Home News Stories 2006 January A Byte Out of History - The 1966 KKK Firebombing

A Byte Out of History - The 1966 KKK Firebombing

A Byte Out Of History
The Case of the 1966 KKK Firebombing

01/09/06

Firebombed home of Vernon Dahmer (AP Photo)
The firebombed home of Vernon Dahmer.
AP Photo.

Around two in the morning on January 10, 1966—40 years ago Tuesday—African-American civil rights activist Vernon Dahmer and his family were awakened by the sound of honking horns outside their farmhouse, some five miles north of Hattiesburg.

As they scrambled out of bed, two carloads of Ku Klux Klan members set their home and adjacent grocery store ablaze with gasoline and blasted the buildings with shotguns to make sure no one came out alive.

Dahmer’s bravery partially foiled their plan. In the midst of roaring flames, he fired his gun in the direction of the attackers to hold them off while his wife and three children escaped out of rear windows. The Klansmen drove away. Dahmer managed to escape the house, but he was so badly burned he died later that day. His 10-year-old daughter also suffered painful burns, and the family home, grocery store, and car were destroyed.

Let the investigation begin. At 3:15 that morning, an FBI agent in Meridian, Mississippi, got a phone call about the attack and quickly opened an investigation in concert with local authorities. Nearly 20 FBI agents began canvassing the area. They interviewed local Klansmen and Klan informants and gathered 120 pieces of evidence—including tire tracks and shell casings—that were analyzed by the FBI Lab in Washington. They also learned that the day before the attack, a Sunday radio program had announced that Dahmer would help blacks register to vote by making his country store one of the few spots in the area where they could pay their $2 poll tax.

Our agents soon identified a number of suspects and compiled a 1,100 page report outlining the case. On March 27, a complaint was filed against fourteen men. Thirteen were arrested by the next day. The 14th—Sam Bowers, the Imperial Wizard of the Mississippi White Knights of the Ku Klux Klan, who had ordered the attack—turned himself in several days later.

Making the charges stick proved more difficult. Several trials ended in deadlocked juries.

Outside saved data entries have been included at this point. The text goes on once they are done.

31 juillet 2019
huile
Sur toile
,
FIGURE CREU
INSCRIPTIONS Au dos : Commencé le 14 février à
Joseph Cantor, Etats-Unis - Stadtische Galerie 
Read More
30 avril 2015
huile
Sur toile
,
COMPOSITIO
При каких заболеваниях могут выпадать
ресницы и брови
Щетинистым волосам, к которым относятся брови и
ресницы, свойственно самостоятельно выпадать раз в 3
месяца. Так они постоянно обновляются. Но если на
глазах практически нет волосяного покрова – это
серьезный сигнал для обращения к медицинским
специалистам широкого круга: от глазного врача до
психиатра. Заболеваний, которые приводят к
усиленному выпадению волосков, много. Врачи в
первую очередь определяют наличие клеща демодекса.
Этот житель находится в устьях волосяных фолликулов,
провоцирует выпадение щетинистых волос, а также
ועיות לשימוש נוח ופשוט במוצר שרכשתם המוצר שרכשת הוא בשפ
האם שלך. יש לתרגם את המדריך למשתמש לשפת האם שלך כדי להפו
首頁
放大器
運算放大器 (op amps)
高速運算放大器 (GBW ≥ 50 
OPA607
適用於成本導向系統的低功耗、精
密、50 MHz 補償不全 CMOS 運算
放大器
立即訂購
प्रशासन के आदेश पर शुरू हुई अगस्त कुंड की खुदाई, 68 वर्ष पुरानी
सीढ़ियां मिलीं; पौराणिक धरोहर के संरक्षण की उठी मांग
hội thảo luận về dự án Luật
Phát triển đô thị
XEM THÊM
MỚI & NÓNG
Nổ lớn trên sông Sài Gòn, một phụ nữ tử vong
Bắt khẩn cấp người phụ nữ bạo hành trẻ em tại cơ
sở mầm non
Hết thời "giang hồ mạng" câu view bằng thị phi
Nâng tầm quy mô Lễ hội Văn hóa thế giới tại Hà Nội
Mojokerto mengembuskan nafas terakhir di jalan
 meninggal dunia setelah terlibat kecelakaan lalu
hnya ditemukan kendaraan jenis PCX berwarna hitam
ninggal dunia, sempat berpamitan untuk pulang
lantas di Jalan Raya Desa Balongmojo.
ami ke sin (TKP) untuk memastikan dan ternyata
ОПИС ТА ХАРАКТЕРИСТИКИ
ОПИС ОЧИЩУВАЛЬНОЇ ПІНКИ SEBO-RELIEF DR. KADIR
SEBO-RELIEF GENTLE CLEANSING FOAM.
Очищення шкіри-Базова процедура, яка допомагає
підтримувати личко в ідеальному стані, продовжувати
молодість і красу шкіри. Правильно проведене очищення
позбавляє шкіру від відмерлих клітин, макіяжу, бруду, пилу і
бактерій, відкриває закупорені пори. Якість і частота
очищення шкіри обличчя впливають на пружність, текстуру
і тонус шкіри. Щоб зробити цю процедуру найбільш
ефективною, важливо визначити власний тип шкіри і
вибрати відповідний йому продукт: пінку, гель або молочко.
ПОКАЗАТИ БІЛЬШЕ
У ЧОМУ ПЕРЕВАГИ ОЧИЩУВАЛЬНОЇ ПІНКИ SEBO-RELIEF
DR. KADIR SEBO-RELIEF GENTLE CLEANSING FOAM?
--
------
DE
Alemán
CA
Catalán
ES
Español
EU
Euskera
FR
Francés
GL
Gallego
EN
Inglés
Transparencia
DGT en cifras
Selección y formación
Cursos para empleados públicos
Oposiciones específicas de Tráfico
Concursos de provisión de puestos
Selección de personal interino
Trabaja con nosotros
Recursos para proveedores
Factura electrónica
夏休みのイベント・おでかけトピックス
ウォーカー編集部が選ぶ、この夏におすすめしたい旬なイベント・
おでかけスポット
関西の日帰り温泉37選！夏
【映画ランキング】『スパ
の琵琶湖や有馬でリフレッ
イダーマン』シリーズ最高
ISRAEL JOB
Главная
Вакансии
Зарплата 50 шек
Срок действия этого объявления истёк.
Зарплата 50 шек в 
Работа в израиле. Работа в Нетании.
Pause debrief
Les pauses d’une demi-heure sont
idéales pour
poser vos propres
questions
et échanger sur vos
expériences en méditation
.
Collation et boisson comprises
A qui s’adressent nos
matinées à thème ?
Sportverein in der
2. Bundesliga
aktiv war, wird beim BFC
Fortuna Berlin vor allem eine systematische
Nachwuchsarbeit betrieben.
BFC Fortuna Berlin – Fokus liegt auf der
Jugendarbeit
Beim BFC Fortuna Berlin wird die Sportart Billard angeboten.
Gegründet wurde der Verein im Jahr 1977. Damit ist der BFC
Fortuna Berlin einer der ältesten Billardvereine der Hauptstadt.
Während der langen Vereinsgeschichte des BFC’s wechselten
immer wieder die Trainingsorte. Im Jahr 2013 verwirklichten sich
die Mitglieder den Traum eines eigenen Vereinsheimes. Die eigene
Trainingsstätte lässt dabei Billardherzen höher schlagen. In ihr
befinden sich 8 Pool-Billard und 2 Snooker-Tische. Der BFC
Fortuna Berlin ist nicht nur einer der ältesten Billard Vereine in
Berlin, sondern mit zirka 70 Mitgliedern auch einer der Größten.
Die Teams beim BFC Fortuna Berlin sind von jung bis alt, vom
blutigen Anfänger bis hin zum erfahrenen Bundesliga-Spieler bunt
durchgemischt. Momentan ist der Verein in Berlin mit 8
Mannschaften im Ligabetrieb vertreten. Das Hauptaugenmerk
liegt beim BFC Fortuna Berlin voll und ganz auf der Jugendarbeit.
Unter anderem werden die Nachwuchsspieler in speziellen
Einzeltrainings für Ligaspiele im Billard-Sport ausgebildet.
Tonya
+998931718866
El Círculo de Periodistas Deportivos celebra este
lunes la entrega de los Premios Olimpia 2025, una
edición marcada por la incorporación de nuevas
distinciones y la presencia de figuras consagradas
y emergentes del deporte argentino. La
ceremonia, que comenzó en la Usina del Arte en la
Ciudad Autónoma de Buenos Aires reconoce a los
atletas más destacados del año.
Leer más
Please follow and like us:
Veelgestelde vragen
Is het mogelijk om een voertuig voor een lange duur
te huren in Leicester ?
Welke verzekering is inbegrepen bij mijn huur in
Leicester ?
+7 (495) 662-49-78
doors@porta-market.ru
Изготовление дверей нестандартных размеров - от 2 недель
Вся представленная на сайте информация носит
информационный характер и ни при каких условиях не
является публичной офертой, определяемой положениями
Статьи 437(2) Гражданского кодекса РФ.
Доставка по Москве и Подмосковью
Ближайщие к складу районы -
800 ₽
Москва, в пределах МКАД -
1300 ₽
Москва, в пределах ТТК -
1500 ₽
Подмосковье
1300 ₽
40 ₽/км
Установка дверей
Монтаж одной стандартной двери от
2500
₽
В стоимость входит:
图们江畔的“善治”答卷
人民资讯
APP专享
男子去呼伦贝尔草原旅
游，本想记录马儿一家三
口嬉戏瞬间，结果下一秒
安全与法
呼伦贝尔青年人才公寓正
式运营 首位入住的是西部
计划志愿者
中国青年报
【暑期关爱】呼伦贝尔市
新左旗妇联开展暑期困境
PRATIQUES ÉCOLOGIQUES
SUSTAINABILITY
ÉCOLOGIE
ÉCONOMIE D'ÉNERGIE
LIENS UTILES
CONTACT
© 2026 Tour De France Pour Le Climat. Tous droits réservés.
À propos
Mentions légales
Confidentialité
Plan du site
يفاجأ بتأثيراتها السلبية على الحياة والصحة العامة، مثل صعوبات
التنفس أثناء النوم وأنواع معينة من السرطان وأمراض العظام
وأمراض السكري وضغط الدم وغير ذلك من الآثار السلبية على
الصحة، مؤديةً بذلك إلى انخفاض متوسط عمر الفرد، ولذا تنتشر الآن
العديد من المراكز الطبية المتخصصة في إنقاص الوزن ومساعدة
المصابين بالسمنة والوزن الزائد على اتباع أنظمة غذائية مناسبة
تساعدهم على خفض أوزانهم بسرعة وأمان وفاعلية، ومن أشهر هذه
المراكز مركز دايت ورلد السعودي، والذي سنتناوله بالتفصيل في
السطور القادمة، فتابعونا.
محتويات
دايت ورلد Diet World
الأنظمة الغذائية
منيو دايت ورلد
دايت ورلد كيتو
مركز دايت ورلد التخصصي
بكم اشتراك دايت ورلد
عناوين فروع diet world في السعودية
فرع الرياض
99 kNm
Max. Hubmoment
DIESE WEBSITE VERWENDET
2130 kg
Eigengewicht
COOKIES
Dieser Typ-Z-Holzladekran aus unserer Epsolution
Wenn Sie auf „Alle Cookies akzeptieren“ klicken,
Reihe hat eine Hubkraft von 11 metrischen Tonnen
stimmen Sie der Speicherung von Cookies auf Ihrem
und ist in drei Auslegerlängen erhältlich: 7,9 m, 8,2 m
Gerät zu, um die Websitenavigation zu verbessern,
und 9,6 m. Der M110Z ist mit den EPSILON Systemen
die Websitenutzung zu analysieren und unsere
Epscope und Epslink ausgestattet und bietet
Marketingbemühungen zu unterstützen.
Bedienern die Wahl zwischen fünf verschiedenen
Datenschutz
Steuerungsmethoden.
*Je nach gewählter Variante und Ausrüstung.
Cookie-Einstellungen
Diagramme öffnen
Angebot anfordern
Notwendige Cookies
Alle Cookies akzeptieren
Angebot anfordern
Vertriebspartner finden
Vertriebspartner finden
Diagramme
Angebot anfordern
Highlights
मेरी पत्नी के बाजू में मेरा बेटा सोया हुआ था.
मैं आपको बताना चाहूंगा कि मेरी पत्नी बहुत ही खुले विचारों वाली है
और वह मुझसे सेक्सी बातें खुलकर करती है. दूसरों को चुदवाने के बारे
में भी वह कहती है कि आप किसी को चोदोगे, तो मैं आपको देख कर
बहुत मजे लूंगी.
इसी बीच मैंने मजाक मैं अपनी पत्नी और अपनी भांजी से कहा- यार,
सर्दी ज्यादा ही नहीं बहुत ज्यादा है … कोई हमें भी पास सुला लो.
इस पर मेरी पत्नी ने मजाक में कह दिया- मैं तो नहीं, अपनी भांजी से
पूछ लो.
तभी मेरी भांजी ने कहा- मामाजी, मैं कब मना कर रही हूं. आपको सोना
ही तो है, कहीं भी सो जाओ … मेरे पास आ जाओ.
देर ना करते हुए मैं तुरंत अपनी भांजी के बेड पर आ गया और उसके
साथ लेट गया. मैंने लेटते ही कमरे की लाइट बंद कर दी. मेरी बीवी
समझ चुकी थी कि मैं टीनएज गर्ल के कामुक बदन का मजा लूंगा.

We later found out that these mistrials were often the result of jury tampering by Klan supporters. Only four of those involved in the murder were found guilty and sentenced under federal law. Sam Bowers went free after several trials ended in hung juries. (Bowers did spend six years in jail later, however, for his role in the infamous 1964 “Mississippi Burning” case.

In the 1990s, local District Attorneys twice reopened the case. Witnesses who had been unwilling or unable to testify earlier came forward and sought to set the record straight about that horrific night. Our agents assisted as well, providing evidence to prosecutors and other investigative help as needed. Our informants also provided crucial testimony.

This time around, justice was served. On August 21, 1998, Sam Bowers was convicted for ordering Dahmer’s murder and sentenced to life in prison.